His cerulean stare sets the chocolate on fire. We are burning, he and I, without a single word or touch. I make no move to escape the vortex of coffee and butterscotch. My entire life has been wasted in a world that never knew such perfection.

In the days to come, when this is remembered, it will only be a horrible sketch of what I saw. I will never again be in this place, this moment, this time.

Unwillingly, reluctantly, I fall asleep.

Tuesday, December 22, 2015

Sputtering

The engine is off, but he's not ready to get out of the car. Turning the key was more of an automatic gesture. His father's voice echoes somewhere in a memory, reminding him to save his gas instead of wasting it.

This car smells like his father. Something about the leather and the faint smoke brings an image of the old man to the forefront of his mind. Dad didn't smoke when Chuck knew him, but the garage held that lingering scent from before his time, and the stench clung to Dad's clothes after he spent long hours tinkering on some old machine that might never run again.
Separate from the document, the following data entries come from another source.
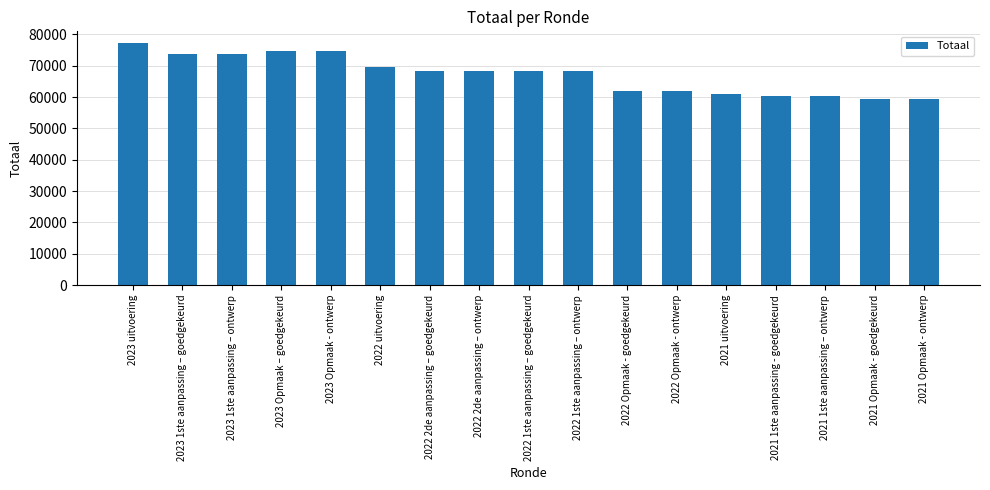

The chart shows a value of 59388 at 2021 Opmaak - goedgekeurd. True or false?

True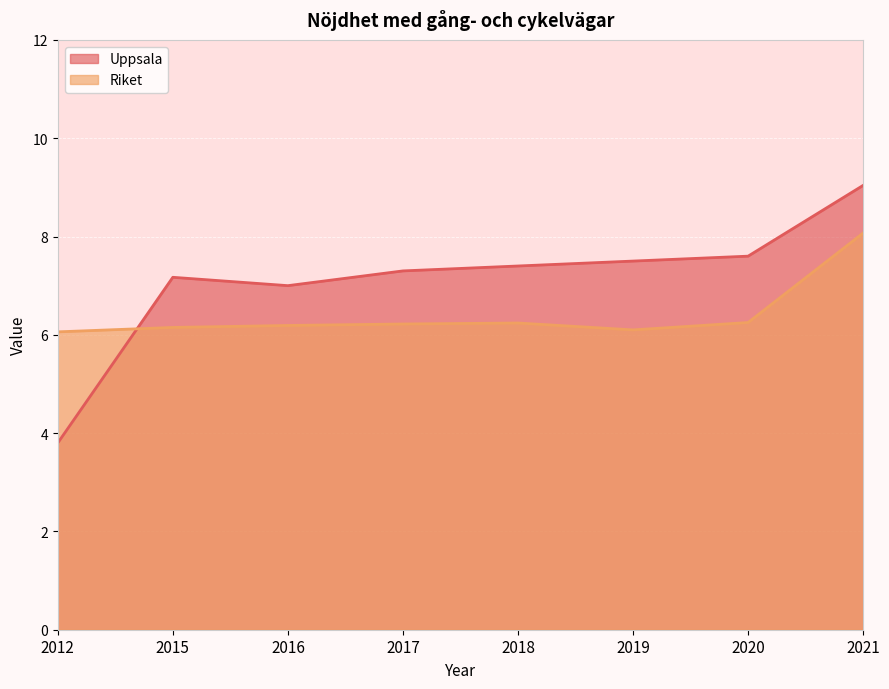

Rank the series by their maximum value, from lowest to highest.

Riket, Uppsala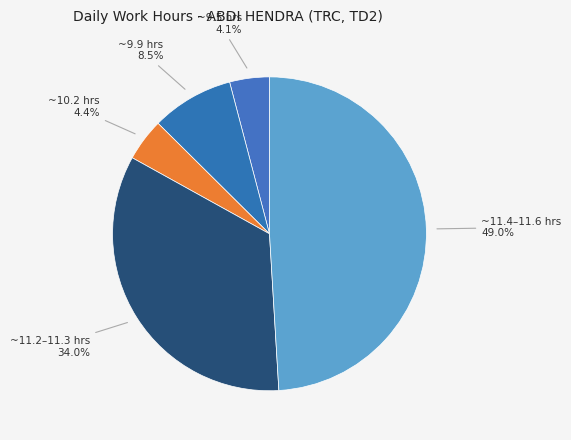

How many slices are in this pie chart?

5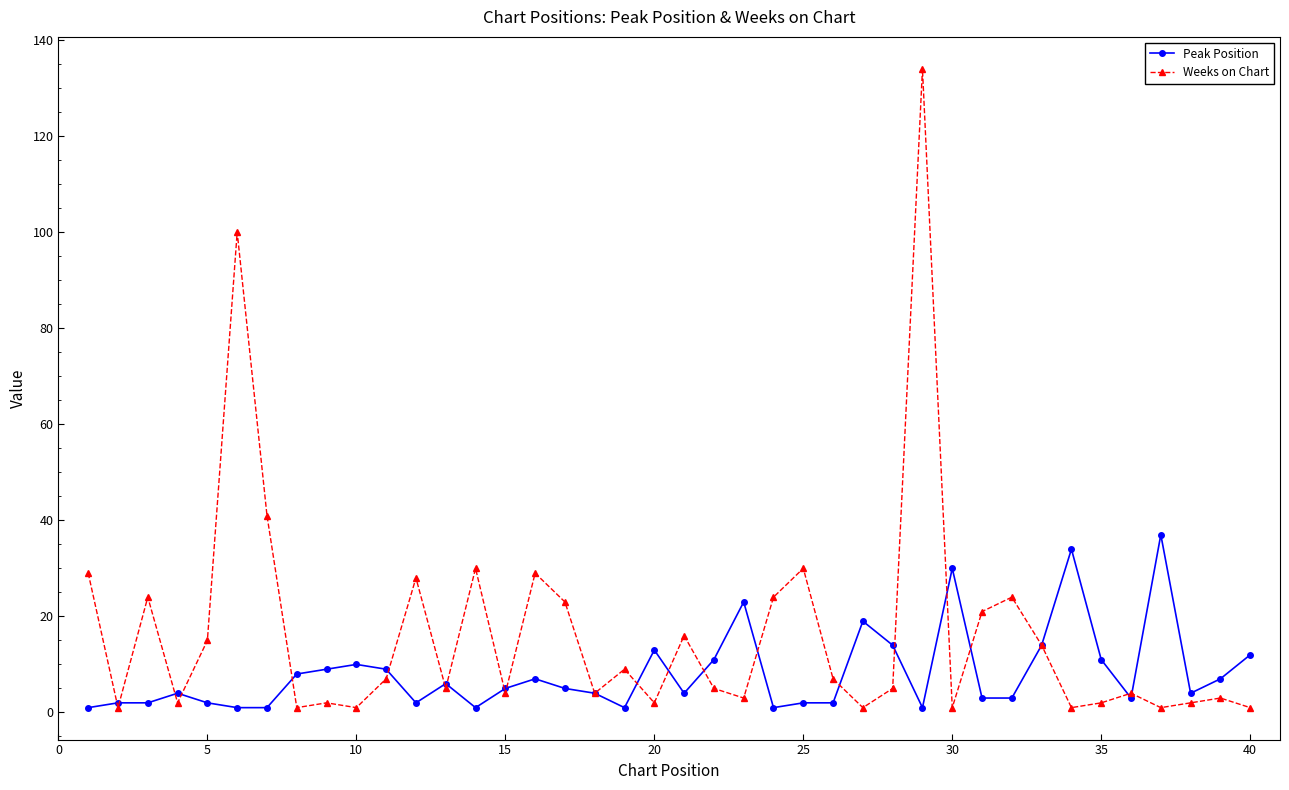

Which series has the largest range (max minus min)?

Weeks on Chart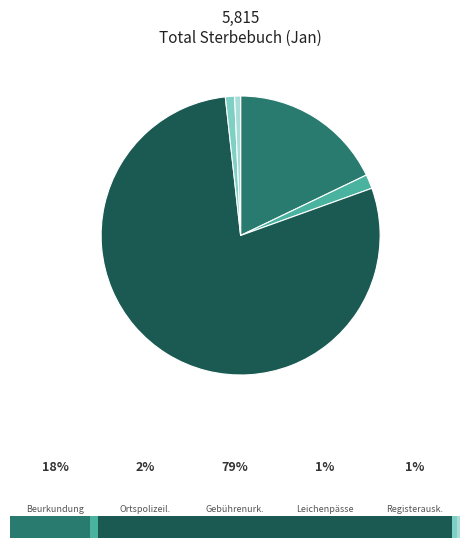

Does gebührenpflichtige Urkunden represent more than half of the total?

Yes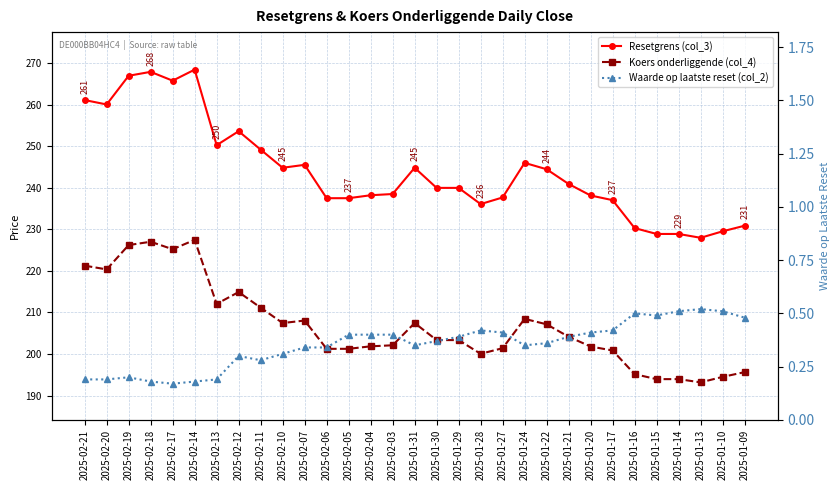

Which series changed the most between 2025-01-29 and 2025-01-21?

Resetgrens (col_3)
The car he sits in now, waiting outside the house, had been one of those machines, back when he was just a kid and driving was a far-off fantasy. Dad had bought it used from the neighbor down the street, and together he and Dad had rolled it to their house. It didn't run then. And now Chuck could not imagine driving anything else.

This is all Dad had left him, an old boat of a car. Few memories, good or bad. Just a car that ran well despite its age and wearing down.

Chuck knows that he's getting older and wearing down, too. His patience is not what it used to be, and he spends a few evenings each week alone with a six pack and his thoughts. So maybe Dad left him more than a car, after all.

The porch light comes on, and Chuck sighs, knowing he can't hide out here much longer. Nieces and nephews are huddled in the window. They're excited to see him, but they don't understand why. He knows it's more about the bag of presents in his trunk and less about his sparkling personality. Like a cheap champagne, he's not so much "sparkling" as he is explosive and bitter.

Dad left him some sarcasm, too.

He could turn the car back on. He could drive away, and save himself the agony of small talk and empty compliments and questions he can't answer. He could turn around and never come back.

But he won't. His father's voice reminds him that that would be a waste of gas. And Chuck refuses to allow himself to be any more of a waste.

Monday, December 21, 2015

She's an idiot, really.

She stares at the computer screen and contemplates running for her life.

She's a writer, but not that kind of writer. Not the kind that bares her soul for all to see.

Well, she kind of is. She's always had a blog. Not the kind of blog that she wants anyone to read, though. The kind of blog that stays neatly tucked into the anonymous corners of cyberspace.

This will be different. This will be a place where readers can browse her inner musings and pick them apart at their will. This will be a place where she can share those piles of short stories and poems and vignettes (oooh, fancy) that never made it to publication.

Some of it might be inspired by the moment. Some of it might be heavily edited before release.

She holds her breath and presses the button, and her first author blog takes shape.